Saloma menggaruk-garuk kepala sebab tidak pernah ada hal seperti ini terjadi. Tidak pernah ada benda-benda di luar kamarnya bisa ajak bicara. Ini anomali luar biasa. Imajinasinya apakah sudah tidak berpagar lagi hingga loloslah tempat tisu itu?
Kotak tisu itu tahu gelisah batin Saloma dan coba menghibur, “Tidak usah kau jawab. Aku tahu kau akan dianggap gila jika balas ucapanku,” ucapnya merekahkan senyum.
Mas penjual makanan datang dengan piring berisi nasi dan ayam goreng serta bumbu dan sambal. Setelah ucapkan terimakasih, Saloma bangkit hendak cuci tangan, namun ditahan oleh kotak tisu.
“Halah, biasanya juga kau tidak pernah cuci tangan kalau makan. Apa karena banyak orang melihat maka kau ubah kebiasaanmu?”

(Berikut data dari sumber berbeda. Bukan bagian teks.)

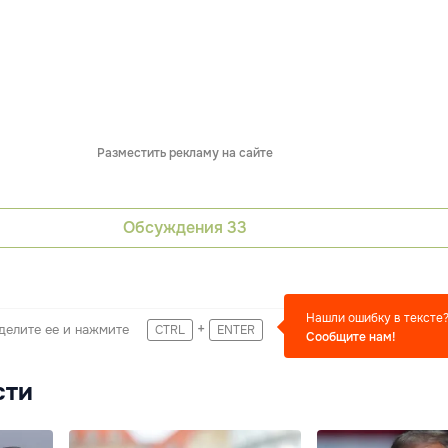
Разместить рекламу на сайте
Обсуждения
33
Нашли ошибку в тексте
+
делите ее и нажмите
CTRL
ENTER
Сообщите нам!
сти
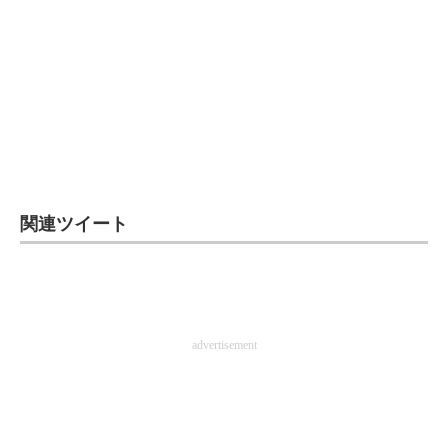
関連ツイート
advertisement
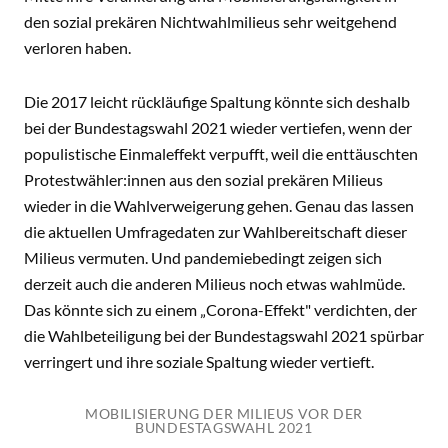
den sozial prekären Nichtwahlmilieus sehr weitgehend
verloren haben.
Die 2017 leicht rückläufige Spaltung könnte sich deshalb
bei der Bundestagswahl 2021 wieder vertiefen, wenn der
populistische Einmaleffekt verpufft, weil die enttäuschten
Protestwähler:innen aus den sozial prekären Milieus
wieder in die Wahlverweigerung gehen. Genau das lassen
die aktuellen Umfragedaten zur Wahlbereitschaft dieser
Milieus vermuten. Und pandemiebedingt zeigen sich
derzeit auch die anderen Milieus noch etwas wahlmüde.
Das könnte sich zu einem „Corona-Effekt" verdichten, der
die Wahlbeteiligung bei der Bundestagswahl 2021 spürbar
verringert und ihre soziale Spaltung wieder vertieft.
MOBILISIERUNG DER MILIEUS VOR DER
BUNDESTAGSWAHL 2021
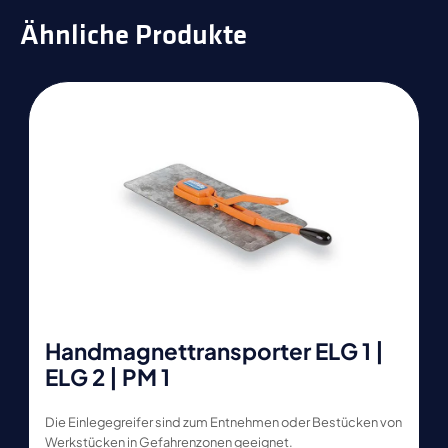
Ähnliche Produkte
Handmagnettransporter ELG 1 |
ELG 2 | PM 1
Die Einlegegreifer sind zum Entnehmen oder Bestücken von
Werkstücken in Gefahrenzonen geeignet.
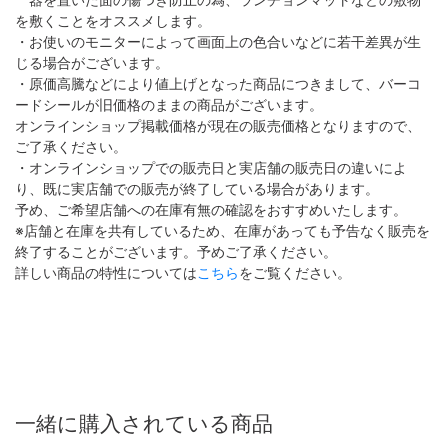
を敷くことをオススメします。
・お使いのモニターによって画面上の色合いなどに若干差異が生
じる場合がございます。
・原価高騰などにより値上げとなった商品につきまして、バーコ
ードシールが旧価格のままの商品がございます。
オンラインショップ掲載価格が現在の販売価格となりますので、
ご了承ください。
・オンラインショップでの販売日と実店舗の販売日の違いによ
り、既に実店舗での販売が終了している場合があります。
予め、ご希望店舗への在庫有無の確認をおすすめいたします。
※店舗と在庫を共有しているため、在庫があっても予告なく販売を
終了することがございます。予めご了承ください。
詳しい商品の特性については
こちら
をご覧ください。
一緒に購入されている商品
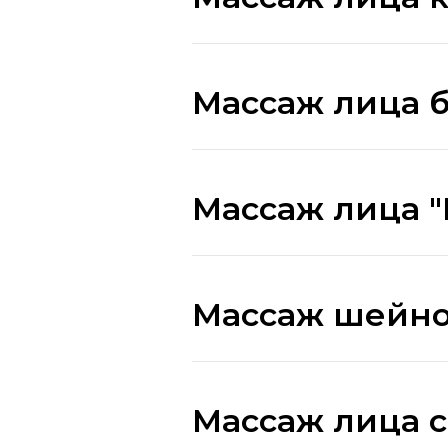
Массаж лица 
Массаж лица "
Массаж шейно
Массаж лица 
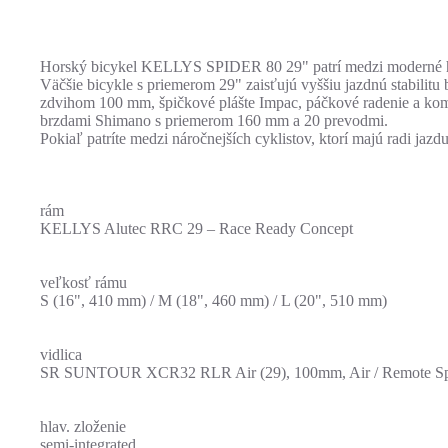
Horský bicykel KELLYS SPIDER 80 29" patrí medzi moderné h
Väčšie bicykle s priemerom 29" zaisťujú vyššiu jazdnú stabil
zdvihom 100 mm, špičkové plášte Impac, páčkové radenie a kom
brzdami Shimano s priemerom 160 mm a 20 prevodmi.
Pokiaľ patríte medzi náročnejších cyklistov, ktorí majú radi ja
rám
KELLYS Alutec RRC 29 – Race Ready Concept
veľkosť rámu
S (16", 410 mm) / M (18", 460 mm) / L (20", 510 mm)
vidlica
SR SUNTOUR XCR32 RLR Air (29), 100mm, Air / Remote Sp
hlav. zloženie
semi-integrated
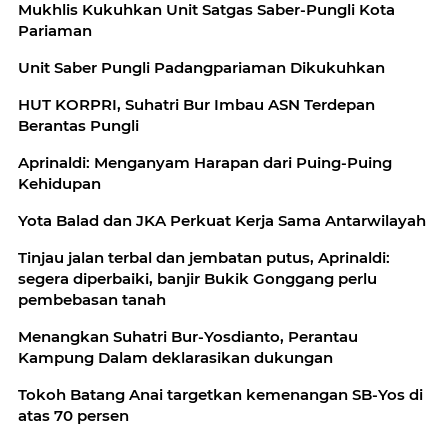
Mukhlis Kukuhkan Unit Satgas Saber-Pungli Kota
Pariaman
Unit Saber Pungli Padangpariaman Dikukuhkan
HUT KORPRI, Suhatri Bur Imbau ASN Terdepan
Berantas Pungli
Aprinaldi: Menganyam Harapan dari Puing-Puing
Kehidupan
Yota Balad dan JKA Perkuat Kerja Sama Antarwilayah
Tinjau jalan terbal dan jembatan putus, Aprinaldi:
segera diperbaiki, banjir Bukik Gonggang perlu
pembebasan tanah
Menangkan Suhatri Bur-Yosdianto, Perantau
Kampung Dalam deklarasikan dukungan
Tokoh Batang Anai targetkan kemenangan SB-Yos di
atas 70 persen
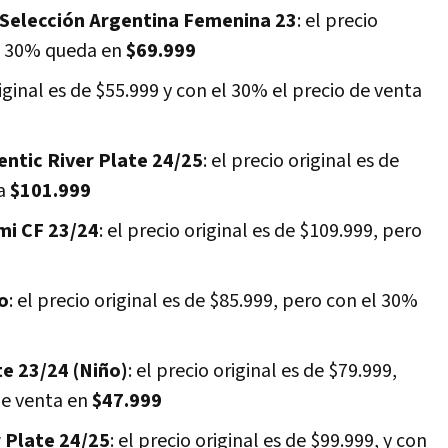
 Selección Argentina Femenina 23
: el precio
el 30% queda en
$69.999
riginal es de $55.999 y con el 30% el precio de venta
ntic River Plate 24/25
: el precio original es de
 a
$101.999
mi CF 23/24
: el precio original es de $109.999, pero
o
: el precio original es de $85.999, pero con el 30%
te 23/24 (Niño)
: el precio original es de $79.999,
de venta en
$47.999
 Plate 24/25
: el precio original es de $99.999, y con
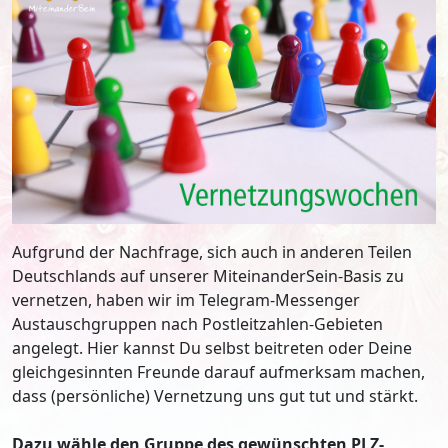
Aufgrund der Nachfrage, sich auch in anderen Teilen
Deutschlands auf unserer MiteinanderSein-Basis zu
vernetzen, haben wir im Telegram-Messenger
Austauschgruppen nach Postleitzahlen-Gebieten
angelegt. Hier kannst Du selbst beitreten oder Deine
gleichgesinnten Freunde darauf aufmerksam machen,
dass (persönliche) Vernetzung uns gut tut und stärkt.
Dazu wähle den Gruppe des gewünschten PLZ-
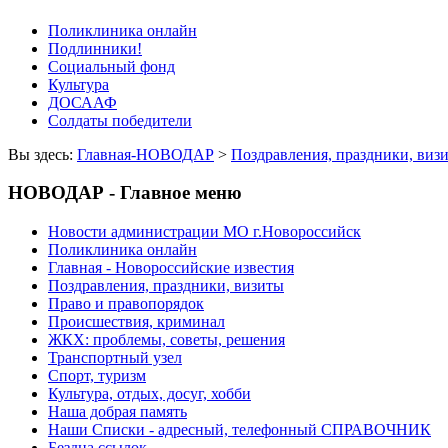
Поликлиника онлайн
Подлинники!
Социальный фонд
Культура
ДОСААФ
Солдаты победители
Вы здесь:
Главная-НОВОДАР
>
Поздравления, праздники, виз
НОВОДАР - Главное меню
Новости администрации МО г.Новороссийск
Поликлиника онлайн
Главная - Новороссийские известия
Поздравления, праздники, визиты
Право и правопорядок
Происшествия, криминал
ЖКХ: проблемы, советы, решения
Транспортный узел
Спорт, туризм
Культура, отдых, досуг, хобби
Наша добрая память
Наши Списки - адресный, телефонный СПРАВОЧНИК
Бездна ссылок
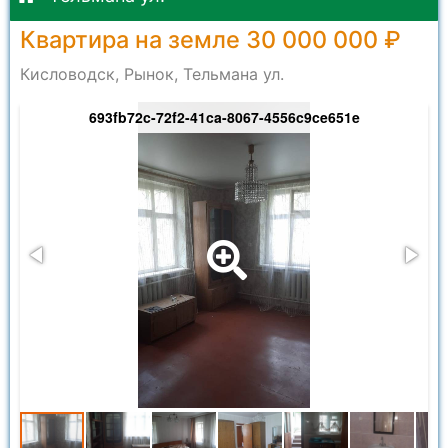
Квартира на земле 30 000 000 ₽
Кисловодск, Рынок, Тельмана ул.
693fb72c-72f2-41ca-8067-4556c9ce651e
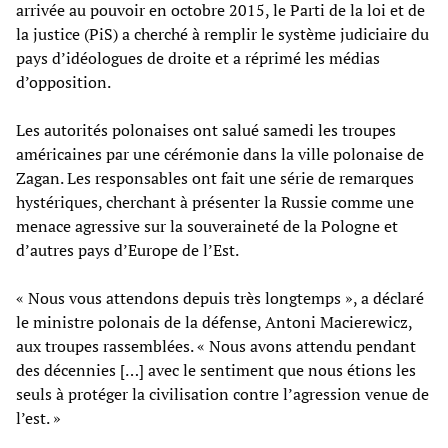
arrivée au pouvoir en octobre 2015, le Parti de la loi et de
la justice (PiS) a cherché à remplir le système judiciaire du
pays d’idéologues de droite et a réprimé les médias
d’opposition.
Les autorités polonaises ont salué samedi les troupes
américaines par une cérémonie dans la ville polonaise de
Zagan. Les responsables ont fait une série de remarques
hystériques, cherchant à présenter la Russie comme une
menace agressive sur la souveraineté de la Pologne et
d’autres pays d’Europe de l’Est.
« Nous vous attendons depuis très longtemps », a déclaré
le ministre polonais de la défense, Antoni Macierewicz,
aux troupes rassemblées. « Nous avons attendu pendant
des décennies […] avec le sentiment que nous étions les
seuls à protéger la civilisation contre l’agression venue de
l’est. »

Hanya helaan nafas yang kotak tisu dapatkan, Saloma pun bangkit kembali mencuci tangan. Air mengalir sejukkan sampai ubun-ubun, dinginnya malam telah merambat ke air itu.
“Baiklah, aku akan temanimu makan,” ucap kotak tisu kembali saat Saloma sudah duduk.
Saloma tidak menjawab, malah asyik mencari-cari batas durasi drama korea yang telah ia tonton tadi. Kotak tisu telah buat banyak durasi terlewat.
“Sebenarnya sudah beebrapa kali aku melihatmu makan sendiri di sini, Saloma. Baru kali ini aku berani menyapamu. Kau selalu saja sendirian. Apa kau tidak takut dengan kesendirian?”
“Oh, iya, kan temanmu berbicara banyak. Jadi untu kapa kau merasa sendirian, yah?”